Research from GlobalWebIndex shows that almost two-thirds (63.1 per cent) of podcast listeners are under the age of 34, while a third (33 per cent) are educated to degree-level or higher. Most (62.2 per cent) listen during downtime in the week.
The majority of ad buys (85.1 per cent) are made on a CPM basis, and costs are generally high as demand is outpacing inventory. Downloads are relatively easy to monitor, offering a decent basis for CPM calculations. However, more accurate measurement of engagement and consumer profiling is required on a per show basis for the advertising to realise its potential.
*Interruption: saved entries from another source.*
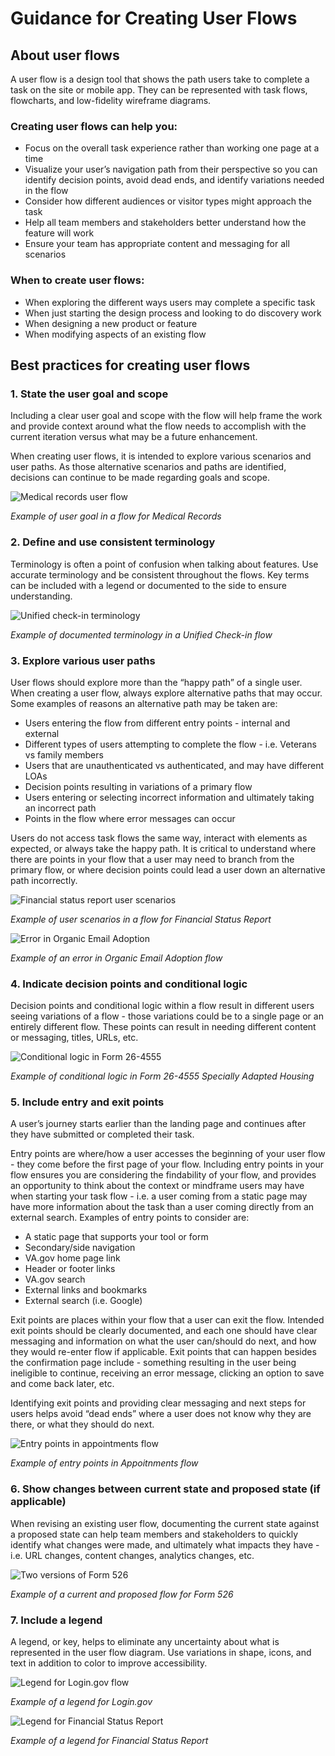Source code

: # Guidance for Creating User Flows

## About user flows
A user flow is a design tool that shows the path users take to complete a task on the site or mobile app. They can be represented with task flows, flowcharts, and low-fidelity  wireframe diagrams.

### Creating user flows can help you:

- Focus on the overall task experience rather than working one page at a time
- Visualize your user’s navigation path from their perspective so you can identify decision points, avoid dead ends, and identify variations needed in the flow
- Consider how different audiences or visitor types might approach the task
- Help all team members and stakeholders better understand how the feature will work
- Ensure your team has appropriate content and messaging for all scenarios 

### When to create user flows:
- When exploring the different ways users may complete a specific task
- When just starting the design process and looking to do discovery work
- When designing a new product or feature
- When modifying aspects of an existing flow

## Best practices for creating user flows

### 1. State the user goal and scope
Including a clear user goal and scope with the flow will help frame the work and provide context around what the flow needs to accomplish with the current iteration versus what may be a future enhancement.  

When creating user flows, it is intended to explore various scenarios and user paths.  As those alternative scenarios and paths are identified, decisions can continue to be made regarding goals and scope.

![Medical records user flow](https://github.com/department-of-veterans-affairs/va.gov-team/assets/122128479/1708754e-03be-41e1-b2c1-fd5a1637b871)

*Example of user goal in a flow for Medical Records*

### 2. Define and use consistent terminology

Terminology is often a point of confusion when talking about features.  Use accurate terminology and be consistent throughout the flows. Key terms can be included with a legend or documented to the side to ensure understanding.

![Unified check-in terminology](https://github.com/department-of-veterans-affairs/va.gov-team/assets/122128479/dc33decc-0e9f-41b3-af14-47d90d68adf9)

*Example of documented terminology in a Unified Check-in flow*

### 3. Explore various user paths

User flows should explore more than the “happy path” of a single user.  When creating a user flow, always explore alternative paths that may occur. Some examples of reasons an alternative path may be taken are:
- Users entering the flow from different entry points - internal and external
- Different types of users attempting to complete the flow - i.e. Veterans vs family members
- Users that are unauthenticated vs authenticated, and may have different LOAs
- Decision points resulting in variations of a primary flow
- Users entering or selecting incorrect information and ultimately taking an incorrect path
- Points in the flow where error messages can occur

Users do not access task flows the same way, interact with elements as expected, or always take the happy path. It is critical to understand where there are points in your flow that a user may need to branch from the primary flow, or where decision points could lead a user down an alternative path incorrectly. 

![Financial status report user scenarios](https://github.com/department-of-veterans-affairs/va.gov-team/assets/122128479/c85b1740-622d-47c6-9377-ba2f4999840f)

*Example of user scenarios in a flow for Financial Status Report*

![Error in Organic Email Adoption](https://github.com/department-of-veterans-affairs/va.gov-team/assets/122128479/c421e698-67ce-4470-8cb6-cf6776f3fe0e)

*Example of an error in Organic Email Adoption flow*

### 4. Indicate decision points and conditional logic

Decision points and conditional logic within a flow result in different users seeing variations of a flow - those variations could be to a single page or an entirely different flow.  These points can result in needing different content or messaging, titles, URLs, etc. 

![Conditional logic in Form 26-4555](https://github.com/department-of-veterans-affairs/va.gov-team/assets/122128479/50248931-6886-4c54-844d-a11e63c5f527)

*Example of conditional logic in Form 26-4555 Specially Adapted Housing*

### 5. Include entry and exit points

A user’s journey starts earlier than the landing page and continues after they have submitted or completed their task. 

Entry points are where/how a user accesses the beginning of your user flow - they come before the first page of your flow.  Including entry points in your flow ensures you are considering the findability of your flow, and provides an opportunity to think about the context or mindframe users may have when starting your task flow - i.e. a user coming from a static page may have more information about the task than a user coming directly from an external search.  Examples of entry points to consider are:
- A static page that supports your tool or form
- Secondary/side navigation
- VA.gov home page link
- Header or footer links
- VA.gov search
- External links and bookmarks
- External search (i.e. Google)

Exit points are places within your flow that a user can exit the flow. Intended exit points should be clearly documented, and each one should have clear messaging and information on what the user can/should do next, and how they would re-enter flow if applicable.  Exit points that can happen besides the confirmation page include - something resulting in the user being ineligible to continue, receiving an error message, clicking an option to save and come back later, etc.  

Identifying exit points and providing clear messaging and next steps for users helps avoid “dead ends” where a user does not know why they are there, or what they should do next. 

![Entry points in appointments flow](https://github.com/department-of-veterans-affairs/va.gov-team/assets/122128479/62102671-5de0-42ee-8da1-b4125293a737)

*Example of entry points in Appoitnments flow*

### 6. Show changes between current state and proposed state (if applicable)

When revising an existing user flow, documenting the current state against a proposed state can help team members and stakeholders to quickly identify what changes were made, and ultimately what impacts they have - i.e. URL changes, content changes, analytics changes, etc.

![Two versions of Form 526](https://github.com/department-of-veterans-affairs/va.gov-team/assets/122128479/5df868eb-a188-4090-9999-aac03cbe27d3)

*Example of a current and proposed flow for Form 526*

### 7. Include a legend

A legend, or key,  helps to eliminate any uncertainty about what is represented in the user flow diagram. Use variations in shape,  icons, and text in addition to color to improve accessibility.

![Legend for Login.gov flow](https://github.com/department-of-veterans-affairs/va.gov-team/assets/122128479/51dd70fd-1d48-4df7-870c-da90d04face7)

*Example of a legend for Login.gov*

![Legend for Financial Status Report](https://github.com/department-of-veterans-affairs/va.gov-team/assets/122128479/5756caf3-a142-4211-9481-e789fe8163b9)

*Example of a legend for Financial Status Report*

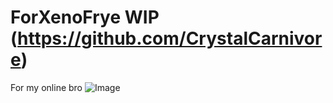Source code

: 
# ForXenoFrye WIP (https://github.com/CrystalCarnivore)
For my online bro
![Image](https://github.com/user-attachments/assets/a8c305cd-8859-40e3-87b8-c9e84b5fdc79)



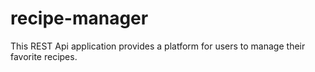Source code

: # recipe-manager
This REST Api application provides a platform for users to manage their favorite recipes.
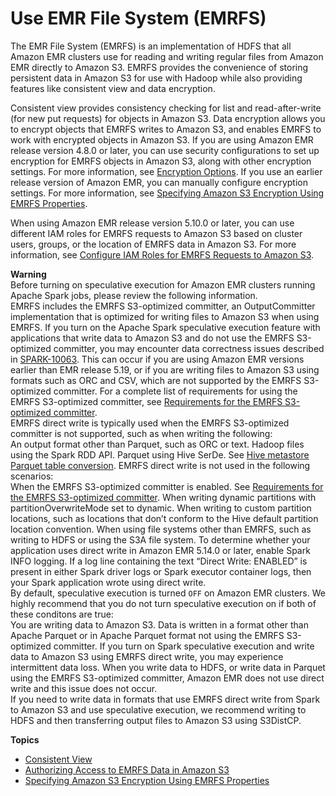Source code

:# Use EMR File System \(EMRFS\)<a name="emr-fs"></a>

The EMR File System \(EMRFS\) is an implementation of HDFS that all Amazon EMR clusters use for reading and writing regular files from Amazon EMR directly to Amazon S3\. EMRFS provides the convenience of storing persistent data in Amazon S3 for use with Hadoop while also providing features like consistent view and data encryption\. 

Consistent view provides consistency checking for list and read\-after\-write \(for new put requests\) for objects in Amazon S3\. Data encryption allows you to encrypt objects that EMRFS writes to Amazon S3, and enables EMRFS to work with encrypted objects in Amazon S3\. If you are using Amazon EMR release version 4\.8\.0 or later, you can use security configurations to set up encryption for EMRFS objects in Amazon S3, along with other encryption settings\. For more information, see [Encryption Options](emr-data-encryption-options.md)\. If you use an earlier release version of Amazon EMR, you can manually configure encryption settings\. For more information, see [Specifying Amazon S3 Encryption Using EMRFS Properties](emr-emrfs-encryption.md)\.

When using Amazon EMR release version 5\.10\.0 or later, you can use different IAM roles for EMRFS requests to Amazon S3 based on cluster users, groups, or the location of EMRFS data in Amazon S3\. For more information, see [Configure IAM Roles for EMRFS Requests to Amazon S3](emr-emrfs-iam-roles.md)\.

**Warning**  
Before turning on speculative execution for Amazon EMR clusters running Apache Spark jobs, please review the following information\.  
EMRFS includes the EMRFS S3\-optimized committer, an OutputCommitter implementation that is optimized for writing files to Amazon S3 when using EMRFS\. If you turn on the Apache Spark speculative execution feature with applications that write data to Amazon S3 and do not use the EMRFS S3\-optimized committer, you may encounter data correctness issues described in [SPARK\-10063](https://issues.apache.org/jira/browse/SPARK-10063)\. This can occur if you are using Amazon EMR versions earlier than EMR release 5\.19, or if you are writing files to Amazon S3 using formats such as ORC and CSV, which are not supported by the EMRFS S3\-optimized committer\. For a complete list of requirements for using the EMRFS S3\-optimized committer, see [Requirements for the EMRFS S3\-optimized committer](https://docs.aws.amazon.com/emr/latest/ReleaseGuide/emr-spark-committer-reqs.html)\.  
EMRFS direct write is typically used when the EMRFS S3\-optimized committer is not supported, such as when writing the following:  
An output format other than Parquet, such as ORC or text\.
Hadoop files using the Spark RDD API\.
Parquet using Hive SerDe\. See [Hive metastore Parquet table conversion](https://spark.apache.org/docs/latest/sql-data-sources-parquet.html#hive-metastore-parquet-table-conversion)\.
EMRFS direct write is not used in the following scenarios:  
When the EMRFS S3\-optimized committer is enabled\. See [Requirements for the EMRFS S3\-optimized committer](https://docs.aws.amazon.com/emr/latest/ReleaseGuide/emr-spark-committer-reqs.html)\.
When writing dynamic partitions with partitionOverwriteMode set to dynamic\.
When writing to custom partition locations, such as locations that don’t conform to the Hive default partition location convention\.
When using file systems other than EMRFS, such as writing to HDFS or using the S3A file system\.
To determine whether your application uses direct write in Amazon EMR 5\.14\.0 or later, enable Spark INFO logging\. If a log line containing the text “Direct Write: ENABLED” is present in either Spark driver logs or Spark executor container logs, then your Spark application wrote using direct write\.  
By default, speculative execution is turned `OFF` on Amazon EMR clusters\. We highly recommend that you do not turn speculative execution on if both of these conditons are true:  
You are writing data to Amazon S3\.
Data is written in a format other than Apache Parquet or in Apache Parquet format not using the EMRFS S3\-optimized committer\.
If you turn on Spark speculative execution and write data to Amazon S3 using EMRFS direct write, you may experience intermittent data loss\. When you write data to HDFS, or write data in Parquet using the EMRFS S3\-optimized committer, Amazon EMR does not use direct write and this issue does not occur\.  
If you need to write data in formats that use EMRFS direct write from Spark to Amazon S3 and use speculative execution, we recommend writing to HDFS and then transferring output files to Amazon S3 using S3DistCP\.

**Topics**
+ [Consistent View](emr-plan-consistent-view.md)
+ [Authorizing Access to EMRFS Data in Amazon S3](emr-plan-credentialsprovider.md)
+ [Specifying Amazon S3 Encryption Using EMRFS Properties](emr-emrfs-encryption.md)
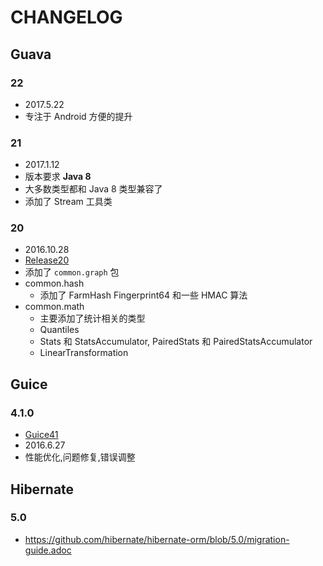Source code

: # CHANGELOG

## Guava

### 22
* 2017.5.22
* 专注于 Android 方便的提升

### 21
* 2017.1.12
* 版本要求 __Java 8__
* 大多数类型都和 Java 8 类型兼容了
* 添加了 Stream 工具类

### 20
* 2016.10.28
* [Release20](https://github.com/google/guava/wiki/Release20)
* 添加了 `common.graph` 包
* common.hash
  * 添加了 FarmHash Fingerprint64 和一些 HMAC 算法
* common.math
  * 主要添加了统计相关的类型
  * Quantiles
  * Stats 和 StatsAccumulator, PairedStats 和 PairedStatsAccumulator
  * LinearTransformation

## Guice
### 4.1.0

* [Guice41](https://github.com/google/guice/wiki/Guice41)
* 2016.6.27
* 性能优化,问题修复,错误调整

## Hibernate
### 5.0
* https://github.com/hibernate/hibernate-orm/blob/5.0/migration-guide.adoc
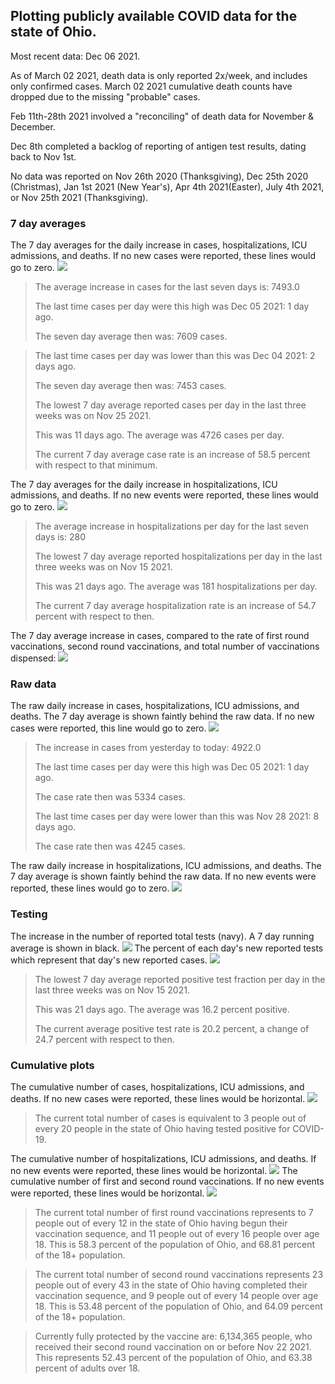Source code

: ## Plotting publicly available COVID data for the state of Ohio. 

Most recent data: Dec 06 2021. 

As of March 02 2021, death data is only reported 2x/week, and includes only confirmed cases. March 02 2021 cumulative death counts have dropped due to the missing "probable" cases.

Feb 11th-28th 2021 involved a "reconciling" of death data for November & December.

Dec 8th completed a backlog of reporting of antigen test results, dating back to Nov 1st.

No data was reported on Nov 26th 2020 (Thanksgiving), Dec 25th 2020 (Christmas), Jan 1st 2021 (New Year's), Apr 4th 2021(Easter), July 4th 2021, or Nov 25th 2021 (Thanksgiving).
### 7 day averages
The 7 day averages for the daily increase in cases, hospitalizations, ICU admissions, and deaths. If no new cases were reported, these lines would go to zero.
![](7dayaverage_cases.png)

>The average increase in cases for the last seven days is: 7493.0
>
>The last time cases per day were this high was Dec 05 2021: 1 day ago.
>
>The seven day average then was: 7609 cases.

>
>The last time cases per day was lower than this was Dec 04 2021: 2 days ago.
>
>The seven day average then was: 7453 cases.
>
>The lowest 7 day average reported cases per day in the last three weeks was on Nov 25 2021.
>
>This was 11 days ago. The average was 4726 cases per day.
>
>The current 7 day average case rate is an increase of 58.5 percent with respect to that minimum.

The 7 day averages for the daily increase in hospitalizations, ICU admissions, and deaths. If no new events were reported, these lines would go to zero.
![](7dayaverage_hospital.png)

>The average increase in hospitalizations per day for the last seven days is: 280
>
>The lowest 7 day average reported hospitalizations per day in the last three weeks was on Nov 15 2021.
>
>This was 21 days ago. The average was 181 hospitalizations per day.
>
>The current 7 day average hospitalization rate is an increase of 54.7 percent with respect to then.

The 7 day average increase in cases, compared to the rate of first round vaccinations, second round vaccinations, and total number of vaccinations dispensed:
![](DailyVaccinationsCases.png)

### Raw data
The raw daily increase in cases, hospitalizations, ICU admissions, and deaths. The 7 day average is shown faintly behind the raw data. If no new cases were reported, this line would go to zero.
![](DailyCases.png)

>The increase in cases from yesterday to today: 4922.0 
>
>The last time cases per day were this high was Dec 05 2021: 1 day ago. 
>
>The case rate then was 5334 cases.
>
>The last time cases per day were lower than this was Nov 28 2021: 8 days ago. 
>
>The case rate then was 4245 cases.

The raw daily increase in hospitalizations, ICU admissions, and deaths. The 7 day average is shown faintly behind the raw data. If no new events were reported, these lines would go to zero.
![](DailyHospitalizations.png)

### Testing

The increase in the number of reported total tests (navy). A 7 day running average is shown in black.
![](DailyTests.png)
The percent of each day's new reported tests which represent that day's new reported cases.
![](percentpositive_tests.png)

>The lowest 7 day average reported positive test fraction per day in the last three weeks was on Nov 15 2021.
>
>This was 21 days ago. The average was 16.2 percent positive. 
>
>The current average positive test rate is 20.2 percent, a change of 24.7 percent with respect to then. 

### Cumulative plots
The cumulative number of cases, hospitalizations, ICU admissions, and deaths. If no new cases were reported, these lines would be horizontal.
![](Cases.png)

>The current total number of cases is equivalent to 3 people out of every 20 people in the state of Ohio having tested positive for COVID-19.

The cumulative number of hospitalizations, ICU admissions, and deaths. If no new events were reported, these lines would be horizontal.
![](Hospitalizations.png)
The cumulative number of first and second round vaccinations. If no new events were reported, these lines would be horizontal.
![](Vaccinations.png)

>The current total number of first round vaccinations represents to 7 people out of every 12 in the state of Ohio having begun their vaccination sequence, and 11 people out of every 16 people over age 18.
 >This is 58.3 percent of the population of Ohio, and 68.81 percent of the 18+ population.

>The current total number of second round vaccinations represents 23 people out of every 43 in the state of Ohio having completed their vaccination sequence, and 9 people out of every 14 people over age 18. 
>This is 53.48 percent of the population of Ohio, and 64.09 percent of the 18+ population.

>Currently fully protected by the vaccine are: 6,134,365 people, who received their second round vaccination on or before Nov 22 2021.
>This represents 52.43 percent of the population of Ohio, and 63.38 percent of adults over 18.


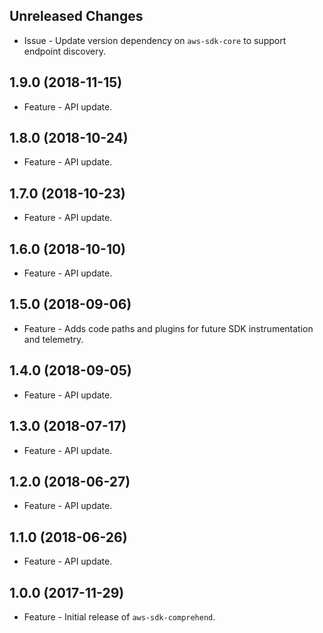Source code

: Unreleased Changes
------------------

* Issue - Update version dependency on `aws-sdk-core` to support endpoint discovery.

1.9.0 (2018-11-15)
------------------

* Feature - API update.

1.8.0 (2018-10-24)
------------------

* Feature - API update.

1.7.0 (2018-10-23)
------------------

* Feature - API update.

1.6.0 (2018-10-10)
------------------

* Feature - API update.

1.5.0 (2018-09-06)
------------------

* Feature - Adds code paths and plugins for future SDK instrumentation and telemetry.

1.4.0 (2018-09-05)
------------------

* Feature - API update.

1.3.0 (2018-07-17)
------------------

* Feature - API update.

1.2.0 (2018-06-27)
------------------

* Feature - API update.

1.1.0 (2018-06-26)
------------------

* Feature - API update.

1.0.0 (2017-11-29)
------------------

* Feature - Initial release of `aws-sdk-comprehend`.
Spotify is doubling down on content in quest to become world’s largest audio platform
Spotify is the third most-popular platform for podcasts, according to GlobalWebIndex, attracting 28.3 per cent of listeners. This compares to a 53 per cent share for YouTube, and a 28.8 per cent share of Apple.
Spotify is investing in the creation of original podcast content through its in-house unit Spotify Studios, in a bid to aggregate and retain listeners. The acquisitions of podcast specialists Gimlet Media, Anchor and Parcast give Spotify expertise as it aims to grow its ad business and margins.
Spotify hopes to monetise podcast ad audiences in two ways: firstly, through brand sponsorship of podcast content, and secondly, via programmatic advertising, which accounts for 12 per cent of Spotify’s US ad revenue (well below the global rate of 65.3 per cent for all online display advertising).
Aside from informing ad targeting, user data can also be leveraged to create personalised and, the company hopes, more engaging playlists (podcast listeners spend twice as much time on Spotify than other users).
Doubling-down on original content also enables Spotify to reduce royalty costs for podcasts. Spotify’s gross margin was 25.7 per cent last year, meaning three-quarters of its income was paid out again, mostly in content acquisition fees.